The metaverse is no longer just for gamers and sci-fi dystopias; in 2021, it became a topic of conversation at dinner parties, thanks in part to Facebook’s establishment of a presence in the virtual world.
The software behemoth changed its name to Meta in October to make it clear that its long-term objectives go beyond simply assisting your aunt in taking more high-angle selfies. Meta, on the other hand, intends to be at the vanguard of what Mark Zuckerberg has referred to as “the next chapter of the internet. In addition, it is hiring around 10,000 people in Europe to assist in the construction of the facility. What we do know is as follows:
For everyone who has read Ready Player One, virtual and augmented reality will play a crucial role in Meta’s plans for immersive, digital worlds. This isn’t news to anyone who hasn’t read the book.
The company has separated its Reality Labs segment, which oversees its Oculus VR division and other enhanced reality products, from the part of the business that manages social media programmes such as Facebook, Instagram, and WhatsApp in order to achieve this separation.
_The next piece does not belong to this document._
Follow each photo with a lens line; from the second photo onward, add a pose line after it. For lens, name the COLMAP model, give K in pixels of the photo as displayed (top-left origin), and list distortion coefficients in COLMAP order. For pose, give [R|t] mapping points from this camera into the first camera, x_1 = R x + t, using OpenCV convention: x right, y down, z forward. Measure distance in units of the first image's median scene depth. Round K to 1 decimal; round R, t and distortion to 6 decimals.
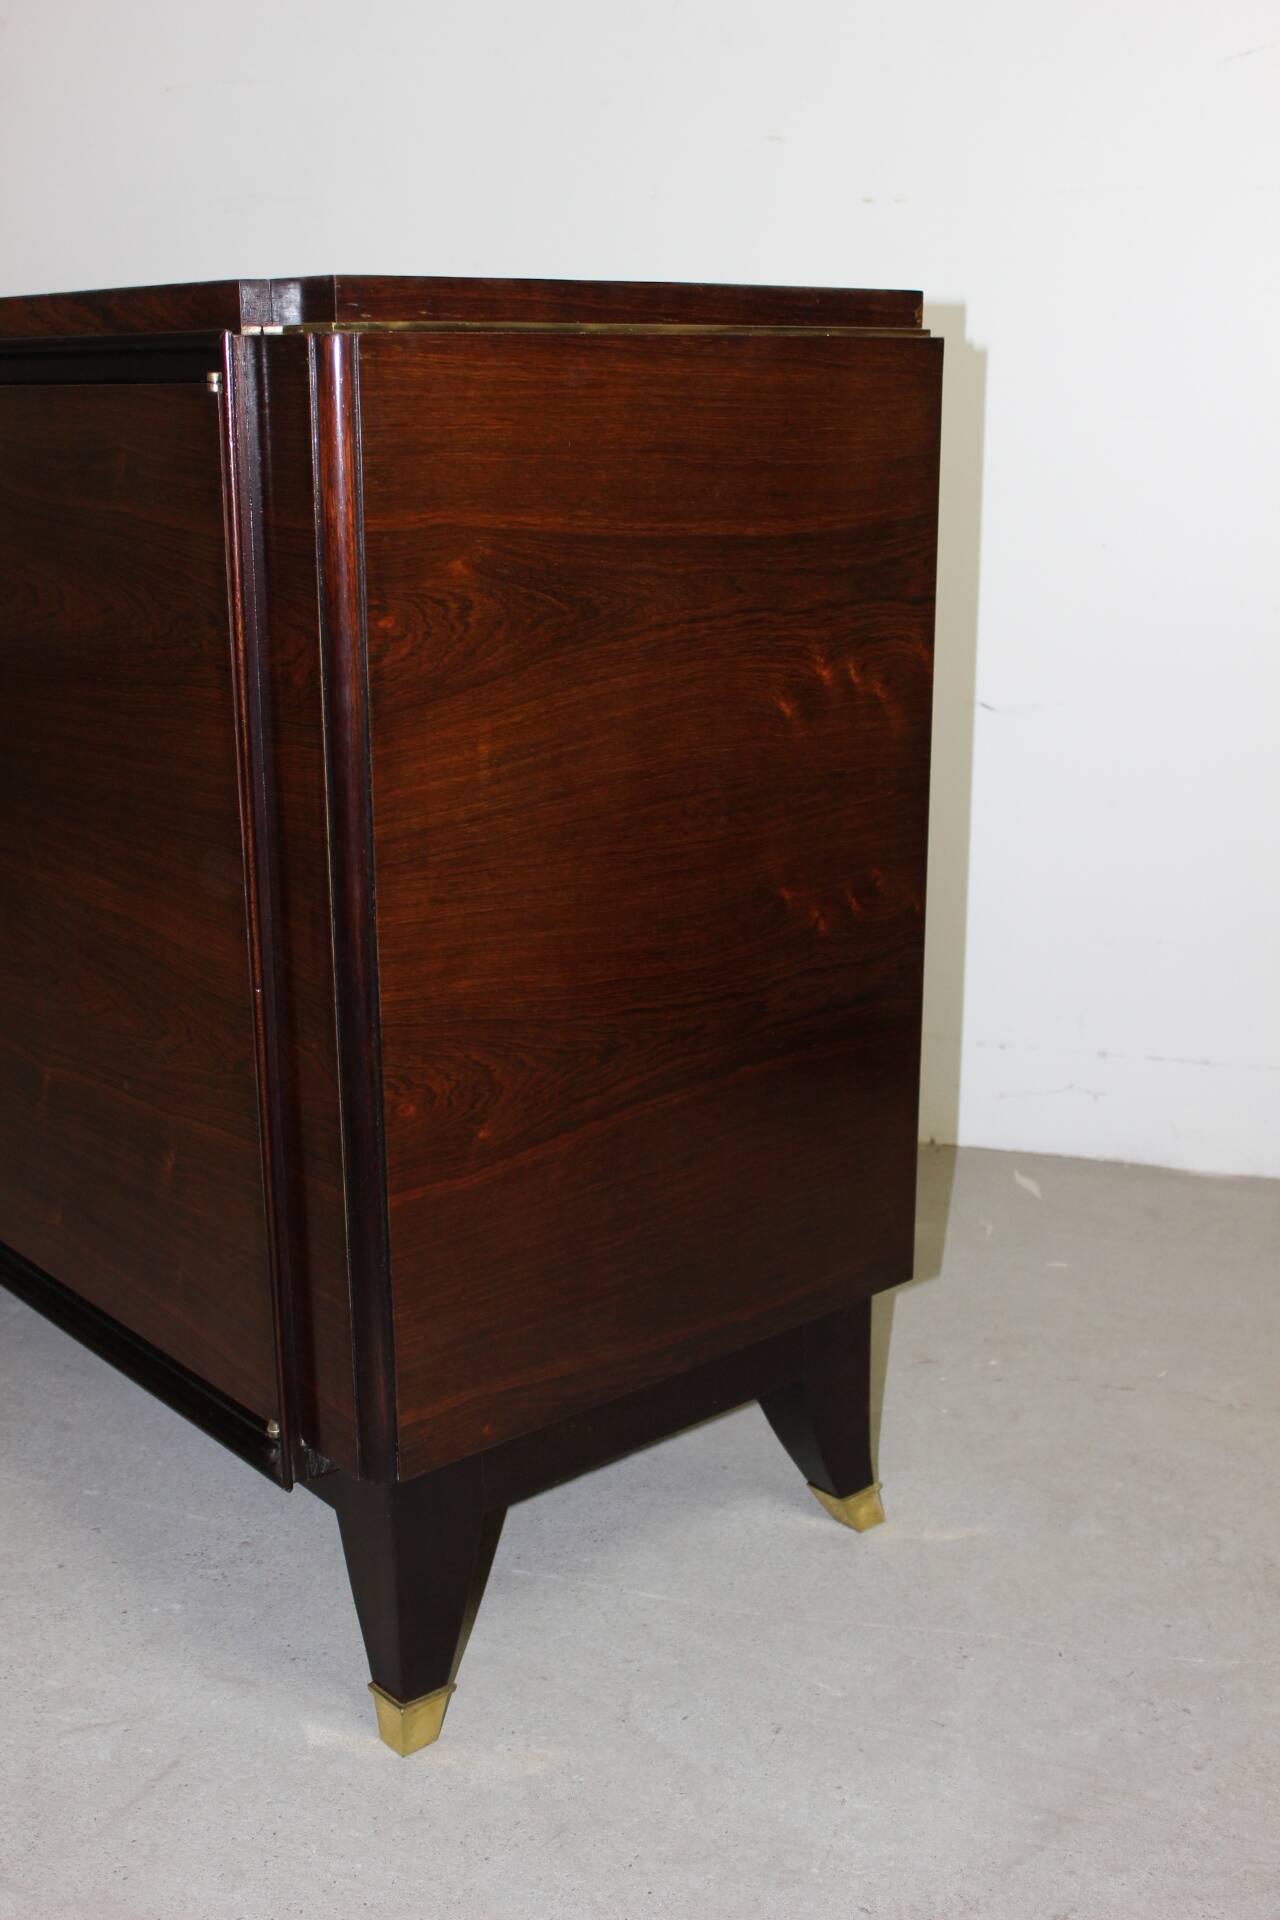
lens RADIAL K [[2250.7, 0, 633.2], [0, 2250.7, 960.9], [0, 0, 1]] dist [-0.104692, 0.128459]
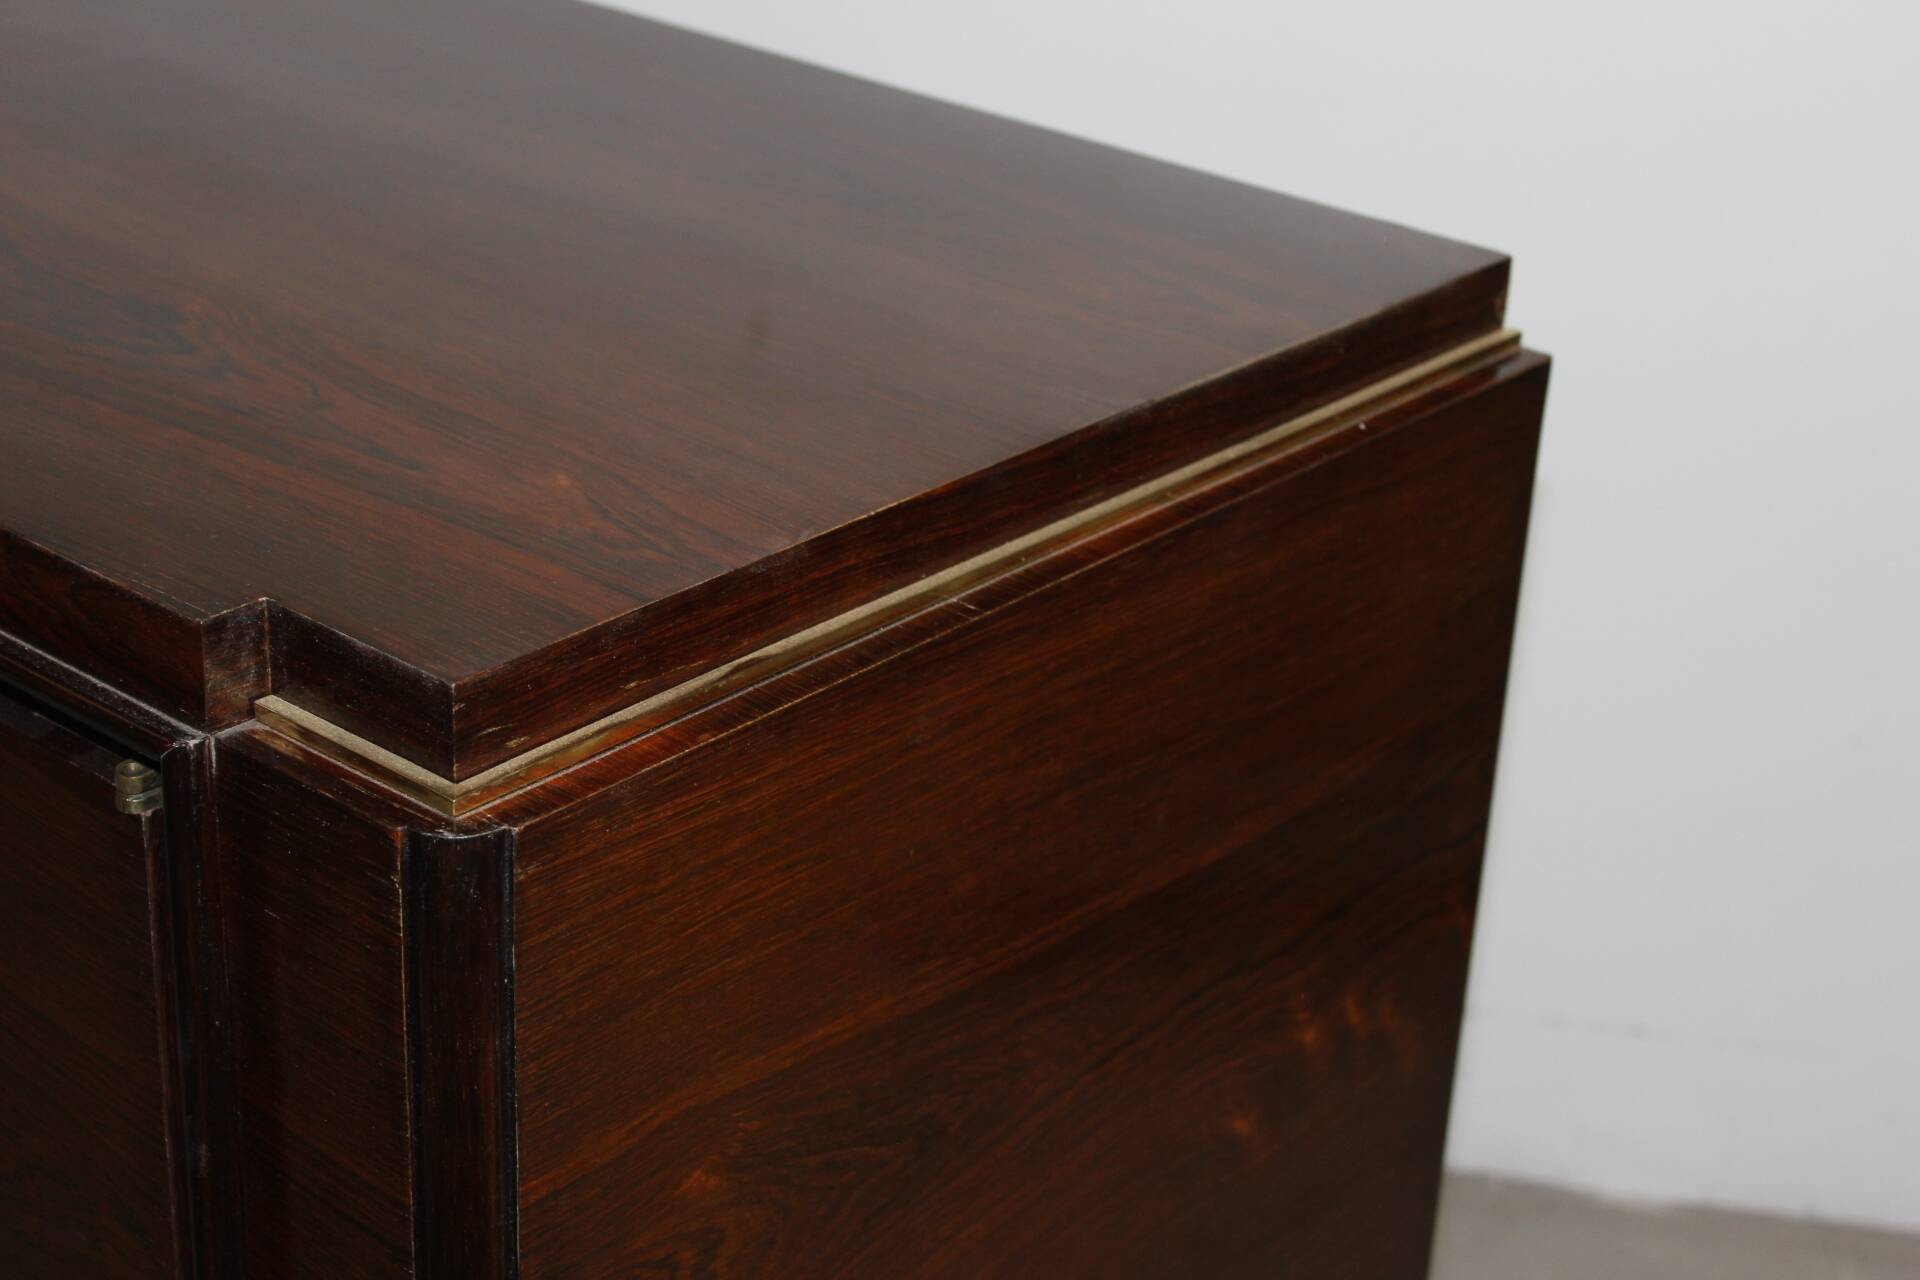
lens RADIAL K [[3346.7, 0, 961.4], [0, 3346.7, 640.2], [0, 0, 1]] dist [0.008191, 0.111264]
pose [[0.984806, -0.029354, 0.171161, -0.134296], [-0.000138, 0.985478, 0.169803, -0.387535], [-0.173660, -0.167247, 0.970500, 0.326547]]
Those who oppose the rebrand argue that it is simply an attempt by Meta, the company, to openly distance itself from the problems that Facebook and Instagram, the social networks, are experiencing—such as accusations that Instagram is intentionally harming teens’ mental health and isn’t doing enough to remedy the situation. That is to say, the platform is having difficulty getting teens to use it in the first place.
Zoom out: While Meta may have been the first company to change its name, corporate behemoths ranging from Microsoft to Nike are all heavily investing in metaverse-related products. According to Tim Sweeney, CEO of Epic Games, “the metaverse is a word that is similar to the internet.” “It can’t be owned by a corporation.” Please accept my apologies.
El Salvador is developing a Bitcoin City as a runner-up. Nicaraguan President Nayib Bukele is more optimistic about cryptocurrency than your 23-year-old cousin, who invested all of his savings into dogecoin in one go. The Central American government, which was the first in the world to recognise bitcoin as legal cash, will issue $1 billion in bitcoin-backed sovereign bonds to help pay for the development of Bitcoin City’s infrastructure—which will be shaped like a circle, of course, because bitcoins are round.
The Staples Center will be renamed the Crypto.com Arena as the runner-up. It was renamed Crypto.com Arena on Christmas Day, a nod to the shiba inu-dominated coin-shilling era. The crypto exchange paid over $700 million for the naming rights to Los Angeles’ renowned Staples Center, which is home to the Lakers, Clippers, Kings, and Sparks basketball teams. Sports fans represent a large number of prospective clients for cryptocurrency companies, as the industry is the extremely fast sponsorship industry in sports.